Катятся огненные колеса с крутого берега, горят костры из дубовых сучьев, пахнет зажженным конопляником, привязанным к купальскому столбу, взлетают над кострами легкие ноги. Пары, взявшись за руки, бегут к реке, чтобы унять жар, смыть сладкую усталость и снова ринуться на ненаглядного врага, впечатать нежную спину в теплую траву, иссушенную солнечным желанием, или прямо в речной песок, захлебываясь от воды, несвязных слов и блаженных стонов. Бурлит поток от яростного сплетенья тел, не разберешь, человечьих ли, рыбьих, русалочьих. Пританцовывают чаши, малыми букашками ползут с их стенок знаки плодородия, бегут по песку, плывут по воде, забиваются под рубахи и поневы, жгутся, щекочут ножками, и нет от них спасения, не спрятаться, не укрыться нигде, разве что в объятиях, в другом теле, снедаемом тем же недугом. Тогда успокаиваются знаки, засыпают, чтобы к весенним Комоедицам, ровно через девять месяцев, огласить округу звонким воплем нового рождения. И новые чаши вращаются на гончарном кругу, бесконечном кругу, череде рождений и желаний, череде смертей: малых, в тесных объятиях, и настоящих смертей, тех, о которых никто не вспоминает купальской ночью, задыхаясь и исчезая в темноте глубокого короткого сна.
21
Еще не угас день, не звенели голоса на берегу, не шлепали волны прохладной ладонью по горячим телам, а запах дыма плыл еще сверху – от холма, где чествовали славянскую богиню, а не снизу, от Волхова и ночных костров на берегу. Но зной уже сдавался, и солнце в огненной колеснице, запряженной дружными лебедями, неслось к западу. Распрямлялись травы, жадно пили подземную воду, кому сколько достанется. Вдоль берега травы выше и зеленее, богаче и мягче, ближе к холмам – пониже, поскромнее, как люди из торгового города и дальних поселений. Одни и те же люди, но горожане пьют и едят слаще, одеваются чище, характеры у них привередливее. Много у княгини Ольги в саду заморских цветов, привезенных издалека, пышных, ярких, не все они, изнеженные теплом и водою в достатке, переживают суровые северные зимы, а любит княгиня неприхотливые васильки цвета неба, ромашки с желтым, что солнце, сердцем и мелкие маки, алые, как кровь.

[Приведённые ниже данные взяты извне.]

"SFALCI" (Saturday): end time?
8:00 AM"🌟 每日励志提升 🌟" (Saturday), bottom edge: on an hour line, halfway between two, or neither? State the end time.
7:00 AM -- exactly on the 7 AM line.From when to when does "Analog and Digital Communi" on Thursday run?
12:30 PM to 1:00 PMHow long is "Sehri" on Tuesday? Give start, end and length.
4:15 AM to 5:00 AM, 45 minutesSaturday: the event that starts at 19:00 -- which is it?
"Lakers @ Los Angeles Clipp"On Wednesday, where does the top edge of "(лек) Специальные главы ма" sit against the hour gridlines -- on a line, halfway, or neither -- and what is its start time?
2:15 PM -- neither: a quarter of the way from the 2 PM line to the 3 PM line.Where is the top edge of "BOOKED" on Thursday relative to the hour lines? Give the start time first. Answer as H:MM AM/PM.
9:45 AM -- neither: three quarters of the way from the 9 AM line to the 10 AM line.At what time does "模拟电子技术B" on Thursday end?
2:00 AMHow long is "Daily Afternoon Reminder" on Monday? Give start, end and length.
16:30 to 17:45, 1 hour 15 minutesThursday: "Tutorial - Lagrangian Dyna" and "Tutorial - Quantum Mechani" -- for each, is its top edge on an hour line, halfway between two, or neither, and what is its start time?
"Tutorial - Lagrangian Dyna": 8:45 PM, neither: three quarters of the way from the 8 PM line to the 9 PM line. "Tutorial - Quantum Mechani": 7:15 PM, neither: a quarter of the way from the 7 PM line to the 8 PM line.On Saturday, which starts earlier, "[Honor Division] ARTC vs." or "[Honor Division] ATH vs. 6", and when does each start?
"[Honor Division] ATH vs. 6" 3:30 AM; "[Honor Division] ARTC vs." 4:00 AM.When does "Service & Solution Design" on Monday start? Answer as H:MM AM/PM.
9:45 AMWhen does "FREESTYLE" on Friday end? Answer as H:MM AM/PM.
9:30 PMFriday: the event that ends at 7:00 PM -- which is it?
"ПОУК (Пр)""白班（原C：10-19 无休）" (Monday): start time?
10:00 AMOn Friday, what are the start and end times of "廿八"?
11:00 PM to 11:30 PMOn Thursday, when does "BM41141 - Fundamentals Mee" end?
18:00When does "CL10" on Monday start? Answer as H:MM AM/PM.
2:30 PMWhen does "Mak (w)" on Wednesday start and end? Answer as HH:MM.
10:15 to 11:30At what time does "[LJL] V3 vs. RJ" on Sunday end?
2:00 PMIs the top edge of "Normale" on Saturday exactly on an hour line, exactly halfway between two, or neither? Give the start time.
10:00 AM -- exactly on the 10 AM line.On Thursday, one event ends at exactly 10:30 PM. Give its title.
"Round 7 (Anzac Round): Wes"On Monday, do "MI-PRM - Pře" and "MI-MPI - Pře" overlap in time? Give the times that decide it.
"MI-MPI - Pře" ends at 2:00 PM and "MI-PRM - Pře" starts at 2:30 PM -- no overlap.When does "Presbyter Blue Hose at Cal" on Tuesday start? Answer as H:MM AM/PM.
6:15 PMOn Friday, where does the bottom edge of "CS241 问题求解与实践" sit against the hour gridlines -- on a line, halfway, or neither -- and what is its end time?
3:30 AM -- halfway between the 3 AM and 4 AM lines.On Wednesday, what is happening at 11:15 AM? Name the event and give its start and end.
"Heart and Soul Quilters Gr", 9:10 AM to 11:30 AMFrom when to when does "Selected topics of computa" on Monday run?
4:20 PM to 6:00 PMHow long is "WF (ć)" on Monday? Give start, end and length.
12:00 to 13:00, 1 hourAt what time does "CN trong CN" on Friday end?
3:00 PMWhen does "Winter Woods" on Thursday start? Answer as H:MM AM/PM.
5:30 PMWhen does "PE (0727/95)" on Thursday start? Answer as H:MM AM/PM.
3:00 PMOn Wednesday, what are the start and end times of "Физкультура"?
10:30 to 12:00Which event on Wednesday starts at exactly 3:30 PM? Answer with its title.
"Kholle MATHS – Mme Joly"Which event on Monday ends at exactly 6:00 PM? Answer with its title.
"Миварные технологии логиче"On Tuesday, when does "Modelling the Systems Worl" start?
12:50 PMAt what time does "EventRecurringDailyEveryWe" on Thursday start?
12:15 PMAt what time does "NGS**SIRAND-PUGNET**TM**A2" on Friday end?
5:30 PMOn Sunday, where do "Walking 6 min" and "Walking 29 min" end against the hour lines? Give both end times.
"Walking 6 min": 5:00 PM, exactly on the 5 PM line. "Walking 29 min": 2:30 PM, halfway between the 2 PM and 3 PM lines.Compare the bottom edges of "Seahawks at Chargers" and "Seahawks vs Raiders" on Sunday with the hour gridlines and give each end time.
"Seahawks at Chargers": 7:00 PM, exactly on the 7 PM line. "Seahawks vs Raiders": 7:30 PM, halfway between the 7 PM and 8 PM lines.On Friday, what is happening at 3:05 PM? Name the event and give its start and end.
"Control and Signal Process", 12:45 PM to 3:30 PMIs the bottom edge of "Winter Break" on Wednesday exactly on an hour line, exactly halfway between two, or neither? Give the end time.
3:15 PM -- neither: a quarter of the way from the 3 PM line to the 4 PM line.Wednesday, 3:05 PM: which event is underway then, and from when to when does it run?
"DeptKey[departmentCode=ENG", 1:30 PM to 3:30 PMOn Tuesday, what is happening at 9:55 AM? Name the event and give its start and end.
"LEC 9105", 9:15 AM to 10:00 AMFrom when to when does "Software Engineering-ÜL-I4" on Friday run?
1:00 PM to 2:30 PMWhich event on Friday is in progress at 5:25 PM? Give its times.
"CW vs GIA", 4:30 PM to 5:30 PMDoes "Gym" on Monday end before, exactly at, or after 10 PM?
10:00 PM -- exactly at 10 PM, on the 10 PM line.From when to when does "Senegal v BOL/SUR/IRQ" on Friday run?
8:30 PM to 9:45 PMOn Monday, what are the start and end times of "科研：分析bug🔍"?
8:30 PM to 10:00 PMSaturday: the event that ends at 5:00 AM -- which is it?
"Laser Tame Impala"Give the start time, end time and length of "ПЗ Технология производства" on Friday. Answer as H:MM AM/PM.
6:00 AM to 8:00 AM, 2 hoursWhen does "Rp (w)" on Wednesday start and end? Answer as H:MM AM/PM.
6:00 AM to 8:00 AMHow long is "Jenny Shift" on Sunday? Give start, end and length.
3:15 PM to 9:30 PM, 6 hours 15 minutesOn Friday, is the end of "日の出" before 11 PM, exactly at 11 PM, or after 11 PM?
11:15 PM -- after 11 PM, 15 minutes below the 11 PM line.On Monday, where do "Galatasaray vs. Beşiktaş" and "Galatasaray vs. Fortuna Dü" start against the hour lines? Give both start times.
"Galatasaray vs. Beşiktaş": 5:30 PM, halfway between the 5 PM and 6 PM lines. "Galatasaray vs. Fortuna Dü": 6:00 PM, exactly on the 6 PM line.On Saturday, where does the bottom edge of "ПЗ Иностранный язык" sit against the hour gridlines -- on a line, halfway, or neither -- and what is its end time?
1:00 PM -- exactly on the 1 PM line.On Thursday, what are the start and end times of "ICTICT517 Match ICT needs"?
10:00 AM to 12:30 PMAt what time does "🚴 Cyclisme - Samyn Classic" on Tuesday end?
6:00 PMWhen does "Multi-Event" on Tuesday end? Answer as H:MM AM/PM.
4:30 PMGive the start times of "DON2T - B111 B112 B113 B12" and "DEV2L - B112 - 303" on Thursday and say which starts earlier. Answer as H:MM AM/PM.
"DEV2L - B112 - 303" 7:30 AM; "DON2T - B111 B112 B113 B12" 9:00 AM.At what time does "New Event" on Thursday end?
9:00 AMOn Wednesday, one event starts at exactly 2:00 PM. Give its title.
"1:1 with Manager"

В тереме у княгини прохладно, толстые стены не пускают зной, узкие окна – только для шустрых ветерков, не для яростных лучей играющего солнца. Прохладно, тихо. Княгиня прилегла на широкое ложе, застеленное покрывалом тонкорунных золотых овец, прибежали девушки, принесли светлого меда, ранней земляники. Не пила и не ела Ольга, провалилась в сон, а сон не мягкий, не ласковый, возвратил тот сон вчерашний разговор с мужем, да только не вдвоем они говорили, а еще кто-то сидел сбоку, темный, страшный, мудрый. Растолковывал княгине то, что скрыто за речами, пугал.